It seems like I haven't blogged in such a long time. I enjoy blogging to make people laugh, and to share fun anecdotes but lately, the fun times have been few and far between. As we prepare to transition out of the navy, I am learning just how resilient I truly am. I cannot believe the amount of stress and frustration we have been dealing with. First and foremost we have our health, and we have a loving and supportive family. For those things I am grateful. The Lord has taken care of us always, and through the most recent fiascos, he still is. People keep asking me "Whats wrong" ? So many things keep going wrong, I can't even remember them all!
1. Chance at a tennis ball, which nearly killed him, and cost more money than you want to know.
2. Both dogs got worms (TMI i know!)
3. I began having chronic wrist pain requiring the use of a splint all the time, (try changing a gross diaper in that!)
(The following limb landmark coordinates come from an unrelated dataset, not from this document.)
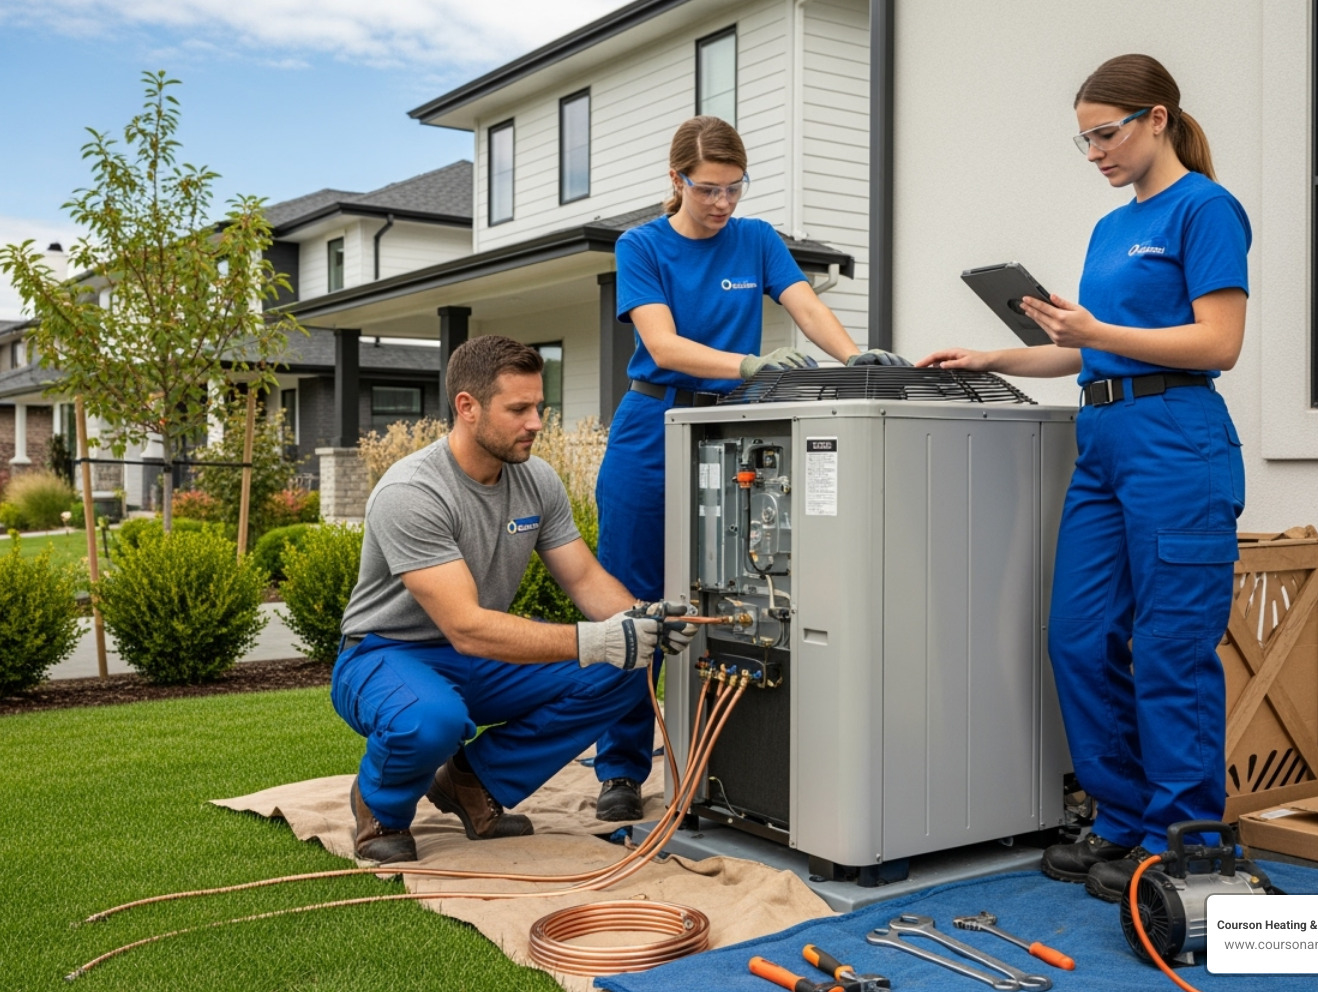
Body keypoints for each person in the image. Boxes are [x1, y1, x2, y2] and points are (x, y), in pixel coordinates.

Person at [919, 54, 1250, 902]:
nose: (1095, 152)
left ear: (1157, 119)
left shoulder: (1205, 209)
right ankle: (1123, 815)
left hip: (1175, 440)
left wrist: (1095, 330)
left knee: (1171, 648)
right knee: (1077, 635)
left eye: (1105, 134)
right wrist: (994, 355)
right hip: (1101, 439)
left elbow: (1218, 343)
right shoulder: (1111, 227)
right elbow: (1087, 349)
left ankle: (1186, 838)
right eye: (1085, 140)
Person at [590, 115, 908, 823]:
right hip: (653, 428)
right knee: (634, 604)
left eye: (734, 188)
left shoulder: (757, 239)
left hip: (733, 434)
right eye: (708, 189)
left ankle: (725, 763)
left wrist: (852, 356)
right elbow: (663, 346)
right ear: (676, 180)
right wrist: (748, 365)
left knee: (735, 590)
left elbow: (805, 307)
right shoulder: (641, 245)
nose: (723, 202)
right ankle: (620, 768)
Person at [333, 334, 691, 864]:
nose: (536, 422)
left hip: (477, 655)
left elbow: (585, 580)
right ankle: (381, 808)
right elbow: (465, 627)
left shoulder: (536, 479)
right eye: (519, 409)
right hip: (386, 653)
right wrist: (597, 639)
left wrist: (643, 622)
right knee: (433, 721)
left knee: (626, 670)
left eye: (539, 407)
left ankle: (472, 782)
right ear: (467, 407)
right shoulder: (412, 491)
4. Roxy knocked the laptop on the floor nicking the finish.
5.I threw the laptop across the dining room making the top sit funny and it doesn't close quite right
6. My brand new expensive front loaders make my clothes stink, but i cant find mildew anywhere!
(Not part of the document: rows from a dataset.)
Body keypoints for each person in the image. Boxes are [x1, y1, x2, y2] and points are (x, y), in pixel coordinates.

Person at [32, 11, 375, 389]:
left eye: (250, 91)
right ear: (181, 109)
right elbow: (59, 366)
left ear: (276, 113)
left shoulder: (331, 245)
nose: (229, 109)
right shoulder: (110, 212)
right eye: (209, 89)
7. Blake busted red nailpolish all over my master bath, and bedroom carpet.
8. Roxy threw up and (....) all over the livingroom, staining the carpet.
9. Roxy chewed up the blinds. Three sets of expensive blinds.
10. Blake is cutting two teeth, and is very upset by it!
11. I got a flat tire that could not be repaired.
12. A dear friend from Whidbey passed away after a long and grueling battle with many health problems.
You know, now that I look at all that, it doesn't look as bad. Yes it is all bad, but through it all I am working on being faithful. I haven't even counted the times I have forced myself to sing "This is the day the Lord has made, I WILL rejoice and be glad in it", through my tears.
So in the spirit of faith and my journey, I will return to blogging. I have also started the study "Breaking Free" by Beth Moore. It is a study about release from bondage of any sort, whether you call it bondage, baggage, or crap.... we all have it, do you want to get rid of it?
I am very excited and have been diligently working on it.
"A Christian is held captive by anything that hinders the abundant and effective Spirit - filled life that God planned for her" - Beth Moore
Well let me tell you friends, I am sick of being afraid. Fear has always been my bondage. Not butterflies, but full on terror. No more, I am giving it to God. I AM DONE!
Getting out of the Navy is the scariest thing I have faced in awhile, because we are safe in our little bubble of paychecks and healthcare, a house, 2 cars, and an island full of wonderful friends. We are so blessed to go home to loving families, but the fear of employment, unemployment, and not being able to make ends meet would have been enough to throw me for a loop two years ago. Now, I know that the Lord will provide. As my very wise mother says "XYZ... is not my provider, God is my provider".
The United States Government is not my provider.
Navy Federal Bank is not my provider.
My debit card is not my provier...
God is. And he will.
i am so proud of you. i am just so, so proud of you.